4. An additional description has been added to Figure 6 – lines 330-332
5. While comparing quantitative values rather than comparing qualitatively is always preferred, the Windmanstatten microstructure greatly hinders the traditional grain size approximation methods. Furthermore, even using methods such as lath width measurements are not easily applied to such specimens. As this work focuses more on the development and proof of the conceptual experiment design, we believe the qualitative comparison should suffice.
6. In this work, the results obtained are similar to those reported in the literature and even those obtained using the parameters recommended by Arcam, and this is the significant discovery, that the proposed DOE does not cause distortions and obtain inferior results.
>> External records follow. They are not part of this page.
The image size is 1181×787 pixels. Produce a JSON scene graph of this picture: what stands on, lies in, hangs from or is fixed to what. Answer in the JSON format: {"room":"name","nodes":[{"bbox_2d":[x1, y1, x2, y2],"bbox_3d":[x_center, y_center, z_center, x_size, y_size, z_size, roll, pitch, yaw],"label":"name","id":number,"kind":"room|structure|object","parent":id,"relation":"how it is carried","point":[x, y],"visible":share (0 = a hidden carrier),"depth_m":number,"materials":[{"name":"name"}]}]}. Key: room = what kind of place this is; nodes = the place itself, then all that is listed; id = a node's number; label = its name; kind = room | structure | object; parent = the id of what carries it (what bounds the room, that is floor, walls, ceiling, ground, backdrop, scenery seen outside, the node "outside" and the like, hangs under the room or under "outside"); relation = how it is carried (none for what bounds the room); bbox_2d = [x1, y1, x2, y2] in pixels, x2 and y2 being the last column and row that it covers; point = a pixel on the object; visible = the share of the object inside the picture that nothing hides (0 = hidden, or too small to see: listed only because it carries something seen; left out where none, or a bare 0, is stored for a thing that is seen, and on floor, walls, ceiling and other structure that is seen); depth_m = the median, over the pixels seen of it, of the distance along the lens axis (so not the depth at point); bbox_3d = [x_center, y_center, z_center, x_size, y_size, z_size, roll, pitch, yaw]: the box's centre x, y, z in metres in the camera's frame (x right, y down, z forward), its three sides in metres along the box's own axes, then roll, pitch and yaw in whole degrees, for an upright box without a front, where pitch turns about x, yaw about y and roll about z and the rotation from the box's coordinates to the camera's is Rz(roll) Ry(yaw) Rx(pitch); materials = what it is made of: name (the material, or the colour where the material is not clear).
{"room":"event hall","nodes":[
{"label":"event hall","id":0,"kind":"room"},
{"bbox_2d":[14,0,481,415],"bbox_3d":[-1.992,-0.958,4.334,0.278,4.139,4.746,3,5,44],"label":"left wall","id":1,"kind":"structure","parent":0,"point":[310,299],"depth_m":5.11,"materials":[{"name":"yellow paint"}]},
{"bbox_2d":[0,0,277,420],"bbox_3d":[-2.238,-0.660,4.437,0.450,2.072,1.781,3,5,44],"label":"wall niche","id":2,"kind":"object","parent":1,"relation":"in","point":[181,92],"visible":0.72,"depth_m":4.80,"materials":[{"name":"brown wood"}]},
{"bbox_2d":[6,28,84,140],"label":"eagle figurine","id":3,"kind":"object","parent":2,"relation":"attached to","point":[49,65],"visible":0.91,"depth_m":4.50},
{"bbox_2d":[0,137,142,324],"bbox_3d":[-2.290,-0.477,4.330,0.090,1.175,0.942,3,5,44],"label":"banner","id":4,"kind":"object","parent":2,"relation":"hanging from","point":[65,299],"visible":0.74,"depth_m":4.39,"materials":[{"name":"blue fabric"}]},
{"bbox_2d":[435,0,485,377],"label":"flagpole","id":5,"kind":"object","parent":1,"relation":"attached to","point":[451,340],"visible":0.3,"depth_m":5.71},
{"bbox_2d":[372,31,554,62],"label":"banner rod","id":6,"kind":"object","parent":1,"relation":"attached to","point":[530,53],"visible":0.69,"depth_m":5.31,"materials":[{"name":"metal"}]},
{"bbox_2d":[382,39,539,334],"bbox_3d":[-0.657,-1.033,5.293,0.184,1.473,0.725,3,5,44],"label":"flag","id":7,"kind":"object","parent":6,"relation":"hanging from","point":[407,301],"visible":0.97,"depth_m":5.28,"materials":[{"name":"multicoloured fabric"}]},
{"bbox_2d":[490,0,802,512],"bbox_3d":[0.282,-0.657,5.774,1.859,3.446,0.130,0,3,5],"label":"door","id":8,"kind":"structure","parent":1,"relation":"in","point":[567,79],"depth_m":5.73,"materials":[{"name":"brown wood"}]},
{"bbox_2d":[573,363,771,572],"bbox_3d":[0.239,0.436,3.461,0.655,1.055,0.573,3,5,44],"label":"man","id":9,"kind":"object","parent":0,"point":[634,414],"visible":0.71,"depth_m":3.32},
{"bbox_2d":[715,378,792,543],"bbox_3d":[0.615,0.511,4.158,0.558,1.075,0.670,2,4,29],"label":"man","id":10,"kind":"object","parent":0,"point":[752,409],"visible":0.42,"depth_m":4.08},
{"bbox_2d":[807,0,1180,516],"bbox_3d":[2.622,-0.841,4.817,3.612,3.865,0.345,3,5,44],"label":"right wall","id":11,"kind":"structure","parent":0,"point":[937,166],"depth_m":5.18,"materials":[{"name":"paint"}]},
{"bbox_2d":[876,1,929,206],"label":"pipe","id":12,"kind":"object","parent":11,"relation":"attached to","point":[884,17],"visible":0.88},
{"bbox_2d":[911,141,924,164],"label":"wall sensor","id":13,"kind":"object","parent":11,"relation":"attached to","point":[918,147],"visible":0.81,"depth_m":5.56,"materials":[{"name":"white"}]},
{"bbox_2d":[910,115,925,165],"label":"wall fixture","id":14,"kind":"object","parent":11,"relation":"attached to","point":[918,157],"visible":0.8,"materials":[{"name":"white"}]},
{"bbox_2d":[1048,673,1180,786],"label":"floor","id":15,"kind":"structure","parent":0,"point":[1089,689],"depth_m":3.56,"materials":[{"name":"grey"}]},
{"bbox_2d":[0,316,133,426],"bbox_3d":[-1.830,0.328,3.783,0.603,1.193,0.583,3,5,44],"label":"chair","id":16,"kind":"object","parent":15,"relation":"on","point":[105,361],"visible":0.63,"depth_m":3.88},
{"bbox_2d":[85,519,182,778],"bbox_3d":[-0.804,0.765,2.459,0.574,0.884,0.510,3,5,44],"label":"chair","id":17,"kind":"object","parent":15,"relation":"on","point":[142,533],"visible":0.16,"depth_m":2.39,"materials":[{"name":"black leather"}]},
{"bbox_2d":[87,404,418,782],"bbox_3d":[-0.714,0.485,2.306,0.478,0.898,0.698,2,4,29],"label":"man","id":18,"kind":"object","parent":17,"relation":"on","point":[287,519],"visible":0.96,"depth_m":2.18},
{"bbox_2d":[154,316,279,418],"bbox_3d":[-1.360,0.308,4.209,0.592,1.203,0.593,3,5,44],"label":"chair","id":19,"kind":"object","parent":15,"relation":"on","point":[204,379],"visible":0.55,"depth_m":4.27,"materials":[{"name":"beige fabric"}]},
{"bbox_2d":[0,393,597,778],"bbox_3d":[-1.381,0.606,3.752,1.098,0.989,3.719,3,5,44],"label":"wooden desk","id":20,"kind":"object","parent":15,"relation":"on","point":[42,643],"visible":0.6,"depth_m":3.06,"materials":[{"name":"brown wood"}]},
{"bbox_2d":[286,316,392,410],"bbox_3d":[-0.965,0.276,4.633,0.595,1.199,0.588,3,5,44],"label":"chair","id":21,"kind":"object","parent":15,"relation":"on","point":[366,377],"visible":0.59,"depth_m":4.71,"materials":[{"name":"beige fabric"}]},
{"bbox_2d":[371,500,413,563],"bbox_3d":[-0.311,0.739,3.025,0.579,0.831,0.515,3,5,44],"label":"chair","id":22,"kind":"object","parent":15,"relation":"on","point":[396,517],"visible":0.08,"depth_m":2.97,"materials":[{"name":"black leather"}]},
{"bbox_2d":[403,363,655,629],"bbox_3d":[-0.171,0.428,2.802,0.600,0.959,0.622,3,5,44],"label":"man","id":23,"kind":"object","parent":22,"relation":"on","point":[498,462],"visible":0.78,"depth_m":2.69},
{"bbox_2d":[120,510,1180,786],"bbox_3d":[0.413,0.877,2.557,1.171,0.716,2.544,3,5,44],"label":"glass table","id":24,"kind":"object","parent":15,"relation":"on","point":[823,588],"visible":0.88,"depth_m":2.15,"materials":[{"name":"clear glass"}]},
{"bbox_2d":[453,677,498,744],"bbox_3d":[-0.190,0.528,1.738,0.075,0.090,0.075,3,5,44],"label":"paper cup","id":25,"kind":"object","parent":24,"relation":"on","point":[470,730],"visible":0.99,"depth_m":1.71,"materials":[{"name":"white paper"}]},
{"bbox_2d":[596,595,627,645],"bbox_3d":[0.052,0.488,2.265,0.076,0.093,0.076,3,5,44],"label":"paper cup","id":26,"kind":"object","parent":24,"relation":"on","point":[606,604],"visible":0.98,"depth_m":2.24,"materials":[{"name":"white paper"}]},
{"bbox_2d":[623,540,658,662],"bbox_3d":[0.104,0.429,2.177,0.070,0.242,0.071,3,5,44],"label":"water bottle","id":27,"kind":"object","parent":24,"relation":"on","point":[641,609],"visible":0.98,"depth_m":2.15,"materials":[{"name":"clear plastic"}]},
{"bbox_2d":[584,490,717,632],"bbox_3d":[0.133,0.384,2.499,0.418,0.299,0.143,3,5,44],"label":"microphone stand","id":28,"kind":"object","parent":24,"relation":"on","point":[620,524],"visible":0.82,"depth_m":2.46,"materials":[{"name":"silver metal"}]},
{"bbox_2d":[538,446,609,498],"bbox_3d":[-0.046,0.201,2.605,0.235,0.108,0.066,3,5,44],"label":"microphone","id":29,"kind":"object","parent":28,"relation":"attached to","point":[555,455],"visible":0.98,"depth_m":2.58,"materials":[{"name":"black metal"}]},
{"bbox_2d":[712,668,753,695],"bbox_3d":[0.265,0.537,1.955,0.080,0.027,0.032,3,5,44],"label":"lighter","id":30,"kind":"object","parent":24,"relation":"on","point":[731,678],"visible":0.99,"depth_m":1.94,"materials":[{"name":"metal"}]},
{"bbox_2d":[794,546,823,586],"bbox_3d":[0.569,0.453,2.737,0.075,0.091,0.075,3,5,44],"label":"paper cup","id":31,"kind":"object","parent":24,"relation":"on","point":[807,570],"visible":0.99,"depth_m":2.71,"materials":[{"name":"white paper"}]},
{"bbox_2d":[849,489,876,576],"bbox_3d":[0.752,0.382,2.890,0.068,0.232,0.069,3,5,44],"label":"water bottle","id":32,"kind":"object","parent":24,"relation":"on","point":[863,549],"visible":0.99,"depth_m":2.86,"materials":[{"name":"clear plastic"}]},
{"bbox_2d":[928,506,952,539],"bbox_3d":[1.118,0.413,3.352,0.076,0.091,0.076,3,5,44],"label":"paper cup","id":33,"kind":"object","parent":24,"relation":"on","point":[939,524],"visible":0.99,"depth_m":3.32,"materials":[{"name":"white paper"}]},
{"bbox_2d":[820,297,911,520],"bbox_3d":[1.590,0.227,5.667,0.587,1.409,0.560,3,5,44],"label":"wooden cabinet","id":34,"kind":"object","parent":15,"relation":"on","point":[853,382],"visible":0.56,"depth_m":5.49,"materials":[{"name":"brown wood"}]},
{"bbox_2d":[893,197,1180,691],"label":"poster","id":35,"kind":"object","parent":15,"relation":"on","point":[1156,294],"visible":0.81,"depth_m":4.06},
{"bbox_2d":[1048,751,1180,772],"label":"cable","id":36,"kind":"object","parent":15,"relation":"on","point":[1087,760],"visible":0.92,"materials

That is, the proposed DOE can be used as an effective way to develop manufacturing parameters for new materials, for which the manufacturing process has not yet been developed. Using this DEO the development stages can be shortened compared to the currently common way of creating process maps using the full factorial method.
7. Samples density achieved in this study is detailed in table 4, with 99.84% relative density. Regarding the result of 96.91%, we should rephrase and clarify that we meant that using the optimal parameters, the predicted grade of weighting the total properties is 96.91%, not the relative density. Hence this is a significant improvement relative to the current state. See clarification in line 496.

Round 2

Reviewer 1 Report

The authors have addressed all the comments adequately. 

Reviewer 2 Report

I think the quality of the revised manuscript is good.